July 9, 2010Rosa, Beth and Theresa discuss ideas
I thank one of yesterday’s commenters for asking about the “Santa Elena Sustainable Economic Development Project”.
Two years ago, during one of my frequent “lost in Merida” experiences, I found myself “somewhere” on the periphery of the city. The settlement had no electricity and the road I started out on had narrowed to a pot-holed path. I saw people living in a flimsy collection of tar paper shacks; dust and garbage lay everywhere… it was not like any other place I’d seen in “la ciudad blanca.” When I finally got back home and told Jorge about the upsetting conditions I’d seen, he said, “The people are squatters – they have probably been forced to migrate to the city because there’s no work in their villages.”
A few weeks later I visited Santa Elena (located half way between Uxmal and Kabah) for the first time in years. I could remember the town from my early weeks in Yucatan back in the 70s. I had attended a wonderful fiesta there and it looked as though the place had changed little. The residents mostly live in multi-generational family compounds with lots of space for growing gardens (and children!)
But I could see little industrious activity. I wondered if the lack of employment in the town would soon drive some of these people into that awful slum on the outskirts of Merida. How they would miss their sweeping acacias and bright red flamboyanes! They’d not be able to have chickens or breathe clean country air. It dawned on me that if people in the pueblos lose their way of life, we’ll all lose something special. Belonging to the land is at the heart of this culture. I tried to think of something that could be done to help them.
My friend Valerie Pickles who lives in Santa Elena has a restaurant called “The Pickled Onion.” She spread the word and quite a crowd gathered to speak with me about future work opportunities. When I suggested that the residents could build themselves a sustainable livelihood they asked, “What are we going to do?” “How much will you pay us?” When I explained this would be up to them… that they would design and work their own project, most got up and left.
But Abel and his large extended family stayed. They looked responsive and we took it from there… Eventually he developed the idea of leading interpretive tours. His wife Rosa and a group of women decided they’d make handcrafts.

[Recorded data]

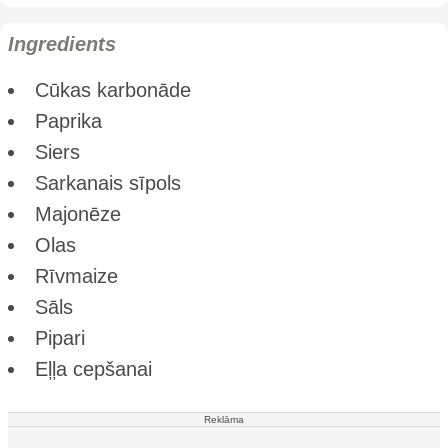
Ingredients
Cūkas karbonāde
Paprika
Siers
Sarkanais sīpols
Majonēze
Olas
Rīvmaize
Sāls
Pipari
Eļļa cepšanai
Reklāma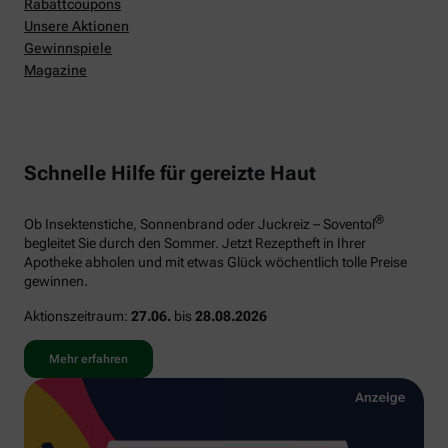
Rabattcoupons
Unsere Aktionen
Gewinnspiele
Magazine
Schnelle Hilfe für gereizte Haut
®
Ob Insektenstiche, Sonnenbrand oder Juckreiz – Soventol
begleitet Sie durch den Sommer. Jetzt Rezeptheft in Ihrer
Apotheke abholen und mit etwas Glück wöchentlich tolle Preise
gewinnen.
Aktionszeitraum:
27.06.
bis
28.08.2026
Mehr erfahren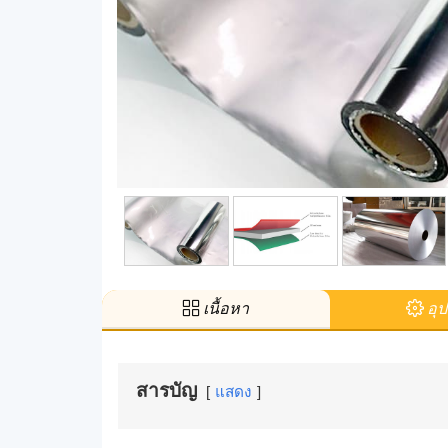
เนื้อหา
อุป
สารบัญ
แสดง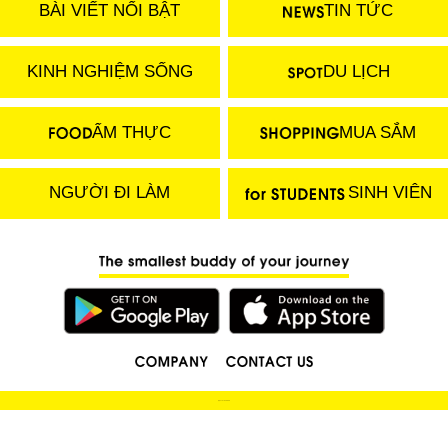
BÀI VIẾT NỔI BẬT
TIN TỨC
KINH NGHIỆM SỐNG
DU LỊCH
ẨM THỰC
MUA SẮM
NGƯỜI ĐI LÀM
SINH VIÊN
(C) 2018 LOCOBEE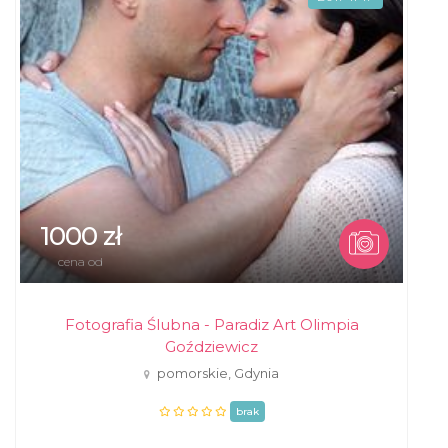
1000 zł
cena od
Fotografia Ślubna - Paradiz Art Olimpia
Goździewicz
pomorskie, Gdynia
brak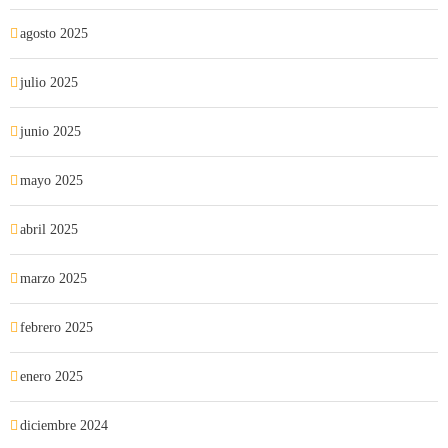
agosto 2025
julio 2025
junio 2025
mayo 2025
abril 2025
marzo 2025
febrero 2025
enero 2025
diciembre 2024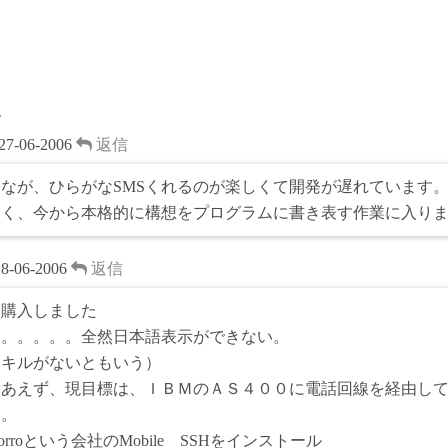
ト
27-06-2006
返信
んなが、ひらがなSMSくれるのが楽しくて開発が遅れています
なく、今から本格的に構想をプログラムに書き表す作業に入り
28-06-2006
返信
も購入しました
も。。。。。全然日本語表示ができない。
スキルがないともいう）
りあえず、現目標は、ＩＢＭのＡＳ４００に電話回線を経由し
す。
okorroという会社のMobile SSHをインストール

[Required actions]
[1] In the account of the Santa Elena project, what is the name of the restaurant run by Valerie Pickles?
[2] Write the next part of the account of the Santa Elena project, picking up after its final sentence.

[Results in order]
[1] "The Pickled Onion."

[2]
And this is where Beth Knepp and Theresa Gray got into more than they bargained for. They could see the ladies needed practical ideas. They agreed to go with me to see how they could help. Once they’d met these creative country women, they were committed. A group of our college’s students also volunteered to assist Abel and his colleagues to map and develop the tour route. Called “Walk The Mayan Way” this 3 hour walk takes visitors along an old Maya road (a sacbé) to an unexcavated archaeological site; they visit an herbalist and then go to see the family compound. Participants come away with a feel for what life is like in a contemporary Mayan village.
Valerie, Nancy Walters and other friends all help where they can. Many have made generous donations so that start-up materials could be purchased. Several others like Lenny Martin organized groups to visit Santa Elena… and two years have passed! The villagers are more confident, their work improves consistently and some earlier skeptics now want to join in. They are welcomed.
Now with a new and dynamic mayor in Santa Elena, increasingly ambitious plans are being made. More of the residents are getting involved in this and other projects. There is the hope in the community. A new mindset is starting to form – the Santa Elena group are now entrepreneurs. This is very important. They are not yet earning much but they see potential.
The new mayor is Wilbert Che Leo (the person pointing)
You may wonder how you can help? These are the items on the wish list…
– Books in Spanish or English about Yucatan’s flora and fauna, Archaeology History, Geography. Maps of the region. Pictures of Yucatan’s Puuc region
– 2 Long folding work tables with 8 folding chairs
– Plastic bags for storing finished products
– Sewing notions of all kinds and scissors
– Any fabric, wool or yarn
– New or used sewing machine
– Telcel phone cards
– A website designer
– A company that will print the labels to be affixed to the handcrafted items
If you’d like to get involved in the Santa Elena project, take a tour with Abel or buy some spectacular handcrafts, please leave a comment and I’ll get back to you.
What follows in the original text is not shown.